Logement sociaux / Mise place d’une politique nationale

Le ministre de l’habitat et  du développement urbain, Jean-Claude Mbwentchou et les acteurs techniques et l’ordre des professionnels du secteur ont tenu un atelier le 02 avril 2018. L’objectif de la rencontre visait à l’élaboration, par l’ensemble de ces acteurs, d’un rapport concerté et consensuel. 

Cette politique s’appuie sur cinq piliers: les ménages, le foncier, le financement, l’industrie appliquée à l’habitat et l’organisation et enfin à la gouvernance. De façon générale, la politique de logement vise la promotion du droit à l’habitat convenable et durable pour tous, tout en favorisant la participation active de toutes les parties prenantes.

Contextuellement, le Cameroun comme plusieurs pays en Afrique fait face à une urbanisation galopante qui se traduit par un taux de croissance démographique qui est estimé à 2,5% en 2014 et un taux d’urbanisation situé à 52% en 2010. Cette urbanisation aboutit à une grande poussée de logements qui se combine avec une économie en recherche de compétitivité et attractivité, un environnement en forte dégradation de sites urbains et en proie à un accroissement des risques industriels, une fonctionnalité empreinte d’une aggravation continue de la congestion urbaine liée a l’augmentation des déplacements motorisés en l’absence de transport publics efficaces. Aussi, une socialité affectée par les problèmes d’accès à l’emploi et aux commodités de base.
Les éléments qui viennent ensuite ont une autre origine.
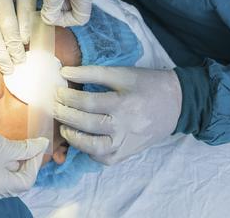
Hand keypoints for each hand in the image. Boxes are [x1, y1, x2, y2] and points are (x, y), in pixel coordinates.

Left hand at [54, 66, 181, 164]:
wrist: (177, 104)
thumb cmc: (148, 84)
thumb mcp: (122, 73)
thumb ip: (93, 72)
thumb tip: (65, 72)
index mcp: (124, 104)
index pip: (87, 103)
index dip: (68, 97)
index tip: (56, 90)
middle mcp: (125, 127)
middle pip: (86, 123)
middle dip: (64, 114)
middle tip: (52, 106)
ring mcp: (126, 144)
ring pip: (93, 147)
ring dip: (73, 137)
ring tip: (63, 126)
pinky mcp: (127, 154)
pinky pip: (103, 158)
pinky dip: (88, 151)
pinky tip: (80, 139)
Face à ceci, les cadres politiques et stratégiques référentiels, visant entre autre l’émergence à l’horizon 2035 donnent les prescriptions suivantes ; la maitrise de la consommation nécessaire à l’essor industriel, la promotion de l’émergence des agglomérations périphériques, le développement des villes moyennes ou secondaires capables de structurer les activités économiques dans l’espace urbain et de concourir au développement des zones rurales environnementales. « Le triptyque institutionnel : crédit foncier du Cameroun, Mission d’Aménagement et d’équipement des Terrains Urbains et Ruraux, Société Immobilière du Cameroun, n’étaient pas en mesure de répondre à la demande sans cesse croissante de logements convenables et que les produits qu’ils offraient ne pouvaient plus être accessibles même aux classes à revenus moyen. La mobilisation des financements pour l’habitat n’est pas suffisamment massive pour soutenir une production de logement pour le grand nombre et il nous faudrait envisager d’autres mécanismes, notamment à travers les marchés financiers nationaux et internationaux, ce qui implique le développement d’un marché hypothécaire secondaire », a souligné le ministre lors de son propos liminaire.

Cet atelier visait donc à valider la stratégie de la politique nationale de l’habitat, qui fera un état des lieux de ce qui a été fait.  Mettre l’accent sur le foncier pour avoir des logements abordables. Raison pour laquelle il y a un chantier de révision du code et du régime foncier et domanial. Le deuxième accent sera le financement qui passe par les banques. Mais il faudra avoir un système hypothécaire qui est inexistant et également penser au financement de l’habitat social. Le troisième axe important était la fiscalité car le produit fini de l’habitat doit avoir une fiscalité appropriée et le quatrième était l’industrialisation des matériaux.